Maximal performance happens when you are not closed and guarding, but open and able to respond immediately to the demands placed upon you. Your nervous system underlies this all, controlling what you can and cannot do.
Compensation patterns are often the cause of non contact injuries, as the body shifts primary control from low-responsive muscles to higher-responsive “cheat” patterns.
The body holds memory of how you experience the world, changing and adapting to protect you from future harm and allowing you to continue to move despite previous injury or trauma. Tension and compensation patterns develop to stabilise where stability is lost impacting your mindset, breathing, mobility, flexibility, movement and ultimately performance.
However you CAN change your nervous system state, and IMMEDIATELY change the above.
In the meantime, here is something to think about…
We mostly use the muscles we use the most
The body has a priority to move, and movement requires the stabilisation, flexion, and extension of the hip.
Though hard to imagine in our modern world, if the body cannot move (i.e. hunt, carry, escape, procreate, etc), it cannot survive. Therefore the body will do what it can to maintain flexion and extension even if there is inhibition or dysfunction of the primary muscles involved.
- Hip Flexion: Psoas, iliacus, tensor fascia latae, rectus femoris, anterior adductors (especially pectineus), sartorius
- Hip Extension: Gluteus maximus, biceps femoris (long head), semitendinosus, semimembranosus, posterior head of adductor magnus
Non-optimal strategies come about for a variety of reasons, one of the most common being the inhibition and “loss” of glute response due to our more sedentary lifestyle. As a bipedal animal, the glutes maintain our upright position, have connection with the erector spinae and thoraco-lumbar fascia, and co-contract along with the iliopsoas complex (psoas, iliacus) to provide lumbo-sacral stabilisation.
Problems occur when for whatever reason the flexor / extensor response, muscle fibre recruitment, and subsequent strength is poor.

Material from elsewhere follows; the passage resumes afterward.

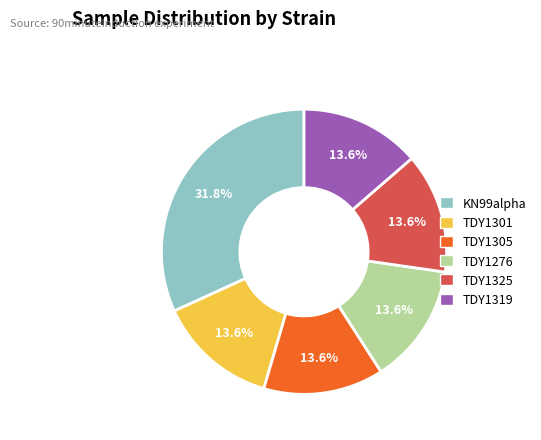

The TDY1319 slice represents 14% of the pie. True or false?

True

Since the priority of the body is to continue to move, other muscles will be recruited to take over the role of stabilisation, flexion, and extension.
Hip-extension can be initiated from the hamstrings and erector spinae (common in people with lower back pain), hip-flexion from the quads and tibialis anterior (over-developed quads), and hip-stabilisation may originate from the abdominals, shoulder, arm, or even jaw (tension and pain).
If the drivers of flexion (psoas) and extension (glutes) are not responsive and strong, other muscles will be recruited. If other muscle are recruited then they themselves are hampered from doing their roles, other compensatory muscles are recruited, and the dysfunction spreads.
As we move and train, these non-optimal compensatory “cheat” patterns become stronger and we simply get better at cheating. We will always use the cheat unless the primary muscles take over.
- If we are cheating we will eventually get hurt. Muscles should perform their primary roles, not the roles of other muscles. You cannot optimally use your arm and shoulder, if your shoulders and neck are trying to drive inwards and down to stabilise your hips. You cannot walk optimally if you cannot fully dorsiflex your ankles because your calfs are tight from driving upwards to be “pseudo glutes”. If your abdominals are chronically active, your breathing will be short, predominate in the chest, and feed into the sympathetic nervous system response, impeding your ability to relax and have optimal muscle length and tension.
- We want to train what we want to train. If we can get the right muscles to fire in the right patterning, we can train the muscles we want to train, and not the compensation patterns. If we can focus the nervous system response to the primary drivers of movement, this will allow the muscle-tendon structures and motor control patterns to be developed which will ultimately feed back into performance.
Quite simply, if your breathing, psoas and glutes are active from the onset of your warm-up, everything else will improve going forwards.